• [Exercise aim] The copy you return must match the listing word for word and carry no pictures.

• [Provided records]
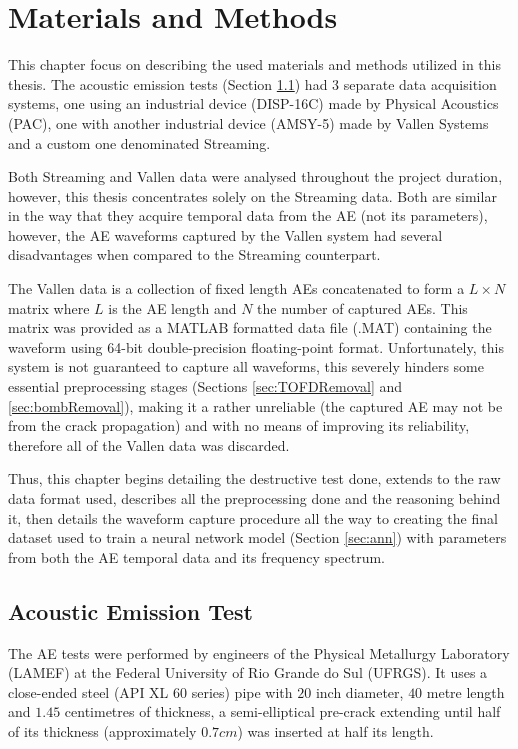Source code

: \chapter{Materials and Methods}

This chapter focus on describing the used materials and methods utilized in this thesis. The acoustic emission tests (Section \ref{sec:AETest}) had 3 separate data acquisition systems, one using an industrial device (DISP-16C) made by Physical Acoustics (PAC), one with another industrial device (AMSY-5) made by Vallen Systems and a custom one denominated Streaming.

Both Streaming and Vallen data were analysed throughout the project duration, however, this thesis concentrates solely on the Streaming data. Both are similar in the way that they acquire temporal data from the AE (not its parameters), however, the AE waveforms captured by the Vallen system had several disadvantages when compared to the Streaming counterpart.

The Vallen data is a collection of fixed length AEs concatenated to form a $L \times N$ matrix where $L$ is the AE length and $N$ the number of captured AEs. This matrix was provided as a MATLAB formatted data file (.MAT) containing the waveform using 64-bit double-precision floating-point format. Unfortunately, this system is not guaranteed to capture all waveforms, this severely hinders some essential preprocessing stages (Sections \ref{sec:TOFDRemoval} and \ref{sec:bombRemoval}), making it a rather unreliable (the captured AE may not be from the crack propagation) and with no means of improving its reliability, therefore all of the Vallen data was discarded.

Thus, this chapter begins detailing the destructive test done, extends to the raw data format used, describes all the preprocessing done and the reasoning behind it, then details the waveform capture procedure all the way to creating the final dataset used to train a neural network model (Section \ref{sec:ann}) with parameters from both the AE temporal data and its frequency spectrum.


\section{Acoustic Emission Test} \label{sec:AETest}

The AE tests were performed by engineers of the Physical Metallurgy Laboratory (LAMEF) at the Federal University of Rio Grande do Sul (UFRGS). It uses a close-ended steel (API XL 60 series) pipe with $20$ inch diameter, $40$ metre length and $1.45$ centimetres of thickness, a semi-elliptical pre-crack extending until half of its thickness (approximately $0.7 cm$) was inserted at half its length.


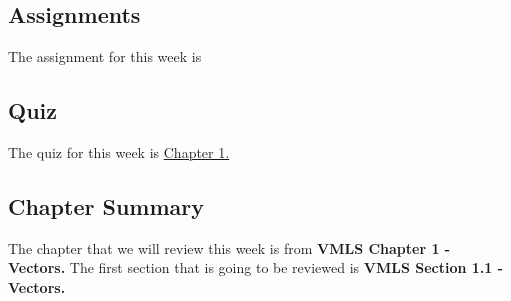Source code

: \subsection{Assignments}

The assignment for this week is   

\subsection{Quiz}

The quiz for this week is \href{https://applied.cs.colorado.edu/mod/quiz/view.php?id=50674}{Chapter 1.}  

\subsection{Chapter Summary}

The chapter that we will review this week is from \textbf{VMLS Chapter 1 - Vectors.} The first section that is going to be reviewed is \textbf{VMLS Section 1.1 - Vectors.}

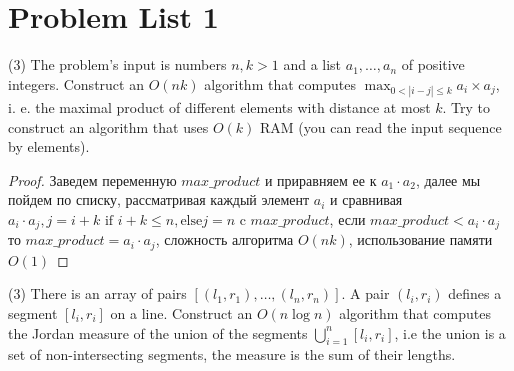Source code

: \section{Problem List 1}

\begin{prob}
(3) The problem's input is numbers $n, k>1$ and a list $a_1, \ldots, a_n$ of positive integers. Construct an $O(n k)$ algorithm that computes $\max_{0<|i-j| \leqslant k} a_i \times a_j$, i. e. the maximal product of different elements with distance at most $k$. Try to construct an algorithm that uses $O(k)$ RAM (you can read the input sequence by elements).
\end{prob}

\begin{proof}
Заведем переменную $max\_product$ и приравняем ее к $a_1 \cdot a_2$, далее мы пойдем по списку, рассматривая каждый элемент $a_i$ и сравнивая $a_i \cdot a_j, j = i+k \text{ if } i+k \leq n, \text{else} j = n$ c $max\_product$, если $max\_product < a_i \cdot a_j$ то $max\_product = a_i \cdot a_j$, сложность алгоритма $O(nk)$, использование памяти $O(1)$
\end{proof}
\vskip 0.4in




\begin{prob}
(3) There is an array of pairs $\left[\left(l_1, r_1\right), \ldots,\left(l_n, r_n\right)\right]$. A pair $\left(l_i, r_i\right)$ defines a segment $\left[l_i, r_i\right]$ on a line. Construct an $O(n \log n)$ algorithm that computes the Jordan measure of the union of the segments $\bigcup_{i=1}^n\left[l_i, r_i\right]$, i.e the union is a set of non-intersecting segments, the measure is the sum of their lengths.
\end{prob}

• [Output of the task]
Source code

: \chapter{Materials and Methods}

This chapter focus on describing the used materials and methods utilized in this thesis. The acoustic emission tests (Section \ref{sec:AETest}) had 3 separate data acquisition systems, one using an industrial device (DISP-16C) made by Physical Acoustics (PAC), one with another industrial device (AMSY-5) made by Vallen Systems and a custom one denominated Streaming.

Both Streaming and Vallen data were analysed throughout the project duration, however, this thesis concentrates solely on the Streaming data. Both are similar in the way that they acquire temporal data from the AE (not its parameters), however, the AE waveforms captured by the Vallen system had several disadvantages when compared to the Streaming counterpart.

The Vallen data is a collection of fixed length AEs concatenated to form a $L \times N$ matrix where $L$ is the AE length and $N$ the number of captured AEs. This matrix was provided as a MATLAB formatted data file (.MAT) containing the waveform using 64-bit double-precision floating-point format. Unfortunately, this system is not guaranteed to capture all waveforms, this severely hinders some essential preprocessing stages (Sections \ref{sec:TOFDRemoval} and \ref{sec:bombRemoval}), making it a rather unreliable (the captured AE may not be from the crack propagation) and with no means of improving its reliability, therefore all of the Vallen data was discarded.

Thus, this chapter begins detailing the destructive test done, extends to the raw data format used, describes all the preprocessing done and the reasoning behind it, then details the waveform capture procedure all the way to creating the final dataset used to train a neural network model (Section \ref{sec:ann}) with parameters from both the AE temporal data and its frequency spectrum.


\section{Acoustic Emission Test} \label{sec:AETest}

The AE tests were performed by engineers of the Physical Metallurgy Laboratory (LAMEF) at the Federal University of Rio Grande do Sul (UFRGS). It uses a close-ended steel (API XL 60 series) pipe with $20$ inch diameter, $40$ metre length and $1.45$ centimetres of thickness, a semi-elliptical pre-crack extending until half of its thickness (approximately $0.7 cm$) was inserted at half its length.


Source code

: \subsection{Assignments}

The assignment for this week is   

\subsection{Quiz}

The quiz for this week is \href{https://applied.cs.colorado.edu/mod/quiz/view.php?id=50674}{Chapter 1.}  

\subsection{Chapter Summary}

The chapter that we will review this week is from \textbf{VMLS Chapter 1 - Vectors.} The first section that is going to be reviewed is \textbf{VMLS Section 1.1 - Vectors.}

Source code

: \section{Problem List 1}

\begin{prob}
(3) The problem's input is numbers $n, k>1$ and a list $a_1, \ldots, a_n$ of positive integers. Construct an $O(n k)$ algorithm that computes $\max_{0<|i-j| \leqslant k} a_i \times a_j$, i. e. the maximal product of different elements with distance at most $k$. Try to construct an algorithm that uses $O(k)$ RAM (you can read the input sequence by elements).
\end{prob}

\begin{proof}
Заведем переменную $max\_product$ и приравняем ее к $a_1 \cdot a_2$, далее мы пойдем по списку, рассматривая каждый элемент $a_i$ и сравнивая $a_i \cdot a_j, j = i+k \text{ if } i+k \leq n, \text{else} j = n$ c $max\_product$, если $max\_product < a_i \cdot a_j$ то $max\_product = a_i \cdot a_j$, сложность алгоритма $O(nk)$, использование памяти $O(1)$
\end{proof}
\vskip 0.4in




\begin{prob}
(3) There is an array of pairs $\left[\left(l_1, r_1\right), \ldots,\left(l_n, r_n\right)\right]$. A pair $\left(l_i, r_i\right)$ defines a segment $\left[l_i, r_i\right]$ on a line. Construct an $O(n \log n)$ algorithm that computes the Jordan measure of the union of the segments $\bigcup_{i=1}^n\left[l_i, r_i\right]$, i.e the union is a set of non-intersecting segments, the measure is the sum of their lengths.
\end{prob}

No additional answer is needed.